A Question of Value(s)

There’s a lot being said these days about health care, from Medicare to Obama Care. Get past the lies and rhetoric, and most of it boils down to questions of financing and access. Think of them as “who makes the rules over who gets to play”.

Republicans believe that we should ‘get government out-of-the-way” and let the free market provide financing of health care, and people can choose and buy whatever they can afford; Democrats believe that the most cost-effective way is partnership between government and the private sector, with basic health care available to all Americans whether they can afford it or not.

Beliefs that are as different as can be.

“Getting government out-of-the-way” is a catchy phrase that sounds good on paper, until we stop to consider that it’s our government that makes possible Social Security and Medicare and Medicaid and WIC (a Federal program for Women, Infants and Children). Only those who will never need those programs are against them being available for those of us who do.

My parents and grandparents (and one great-grandmother too!) benefited greatly from social security and Medicare; my nieces and nephews and their kids have benefited from Medicaid and WIC.  Not because they  refused to take personal responsibility for their lives, but because they were either very young and victims of un-employment and divorce, or retired after a career of working and paying in their fair share, or very old and widowed to men who did the same.

I think about what life would have been like if Social Security hadn’t been there to keep them independent, in their own house with their own stuff; if Medicare hadn’t been there to get them the lowest prices on their health care, and to cover their hospital bills which ran into the mid six figures for each of my parents.

It’s a picture that more people need to consider.

Once upon a time, when I started working in health care, Medicare operated as a fee-for-service operation. What that meant was, we provided a service, any service for any reason, and we’d get paid what we billed.

When I worked directly for the hospital, we had guidelines for care. When I worked for the private, free market company that the same hospital contracted with to provide services, instead of “care” guidelines, we had “charge” guidelines.  That’s our first clue as to the differences in purpose between a public and a private health organization in how they approach treating patients.

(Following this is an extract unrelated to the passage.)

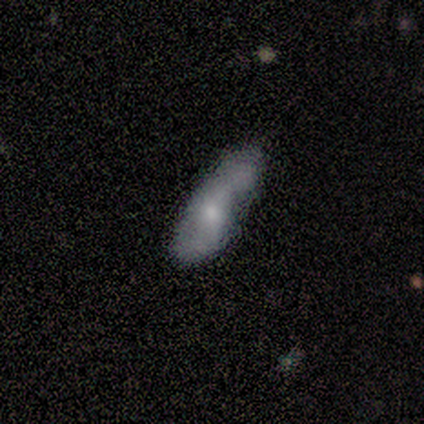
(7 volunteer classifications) This appears to be a featured or disk galaxy (57%) with no bar (100%), 2 (67%) tight (67%) spiral arms (75%) and no central bulge (50%). Merging: none (43%, tied with minor disturbance).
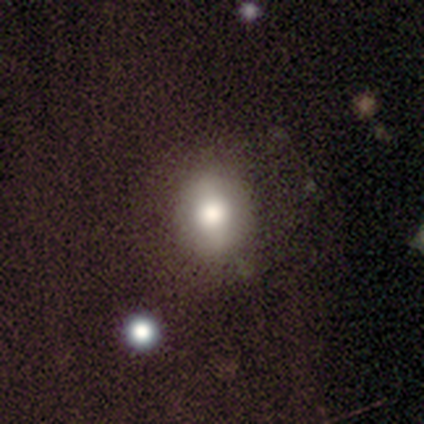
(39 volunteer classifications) This is likely a smooth galaxy (69%). How rounded: likely round (67%). Merging: clearly none (83%).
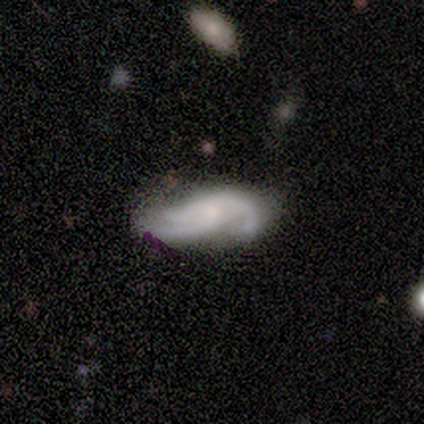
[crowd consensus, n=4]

The one that still rings in my mind’s eye is PRN (as needed) oxygen. We put oxygen equipment in every room, and charged every patient every day, whether they used the oxygen or not. I filled out enough charge forms to still remember the totals after all of these years: $37.50 per day, for just in case.  Another example was post-op breathing treatments ordered to ‘prevent’ pneumonia. Every surgical patient received not one or two, but three different breathing treatments, each four to six times a day until discharge.

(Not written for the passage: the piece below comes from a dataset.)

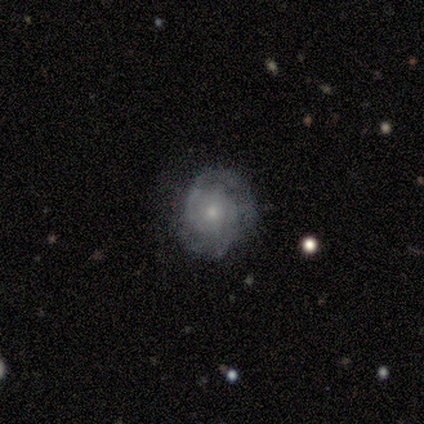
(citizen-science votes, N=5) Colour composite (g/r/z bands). It shows a featured or disk galaxy (80%) with no bar (100%), tight (100%) spiral arms (100%) and a small central bulge (100%). Merging: none (80%).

The first big round of Medicare reform in the 1980’s stopped those practices, as the Medicare powers that be, among other things, declined to pay for that which wasn’t used, and only covered those things that were proven to be of benefit.  What a concept!

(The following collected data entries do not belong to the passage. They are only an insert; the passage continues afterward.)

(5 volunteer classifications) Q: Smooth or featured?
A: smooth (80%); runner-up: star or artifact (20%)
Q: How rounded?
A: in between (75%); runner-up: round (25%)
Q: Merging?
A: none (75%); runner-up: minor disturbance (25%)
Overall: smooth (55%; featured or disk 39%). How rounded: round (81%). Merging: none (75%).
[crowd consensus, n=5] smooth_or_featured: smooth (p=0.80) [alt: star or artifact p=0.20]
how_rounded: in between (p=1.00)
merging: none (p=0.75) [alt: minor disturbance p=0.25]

Think of the car dealer that charges for undercoating we don’t want or need, but no undercoat was ever applied. Think of the restaurant that charged you for an appetizer that you neither ordered nor received. None if us would stand for that, nor would we likely continue doing business with those businesses.

My free market industry screamed foul, and said government had no place in health care, and said government was stifling business, and said that government was killing jobs, and they still lost. Millions were saved that very first year by not paying the free market what they said they deserved, just because they said they deserved it. No longer would everyone pay for oxygen they didn’t use; no longer would treatments be covered to prevent pneumonia when pneumonia wasn’t even a risk to be had.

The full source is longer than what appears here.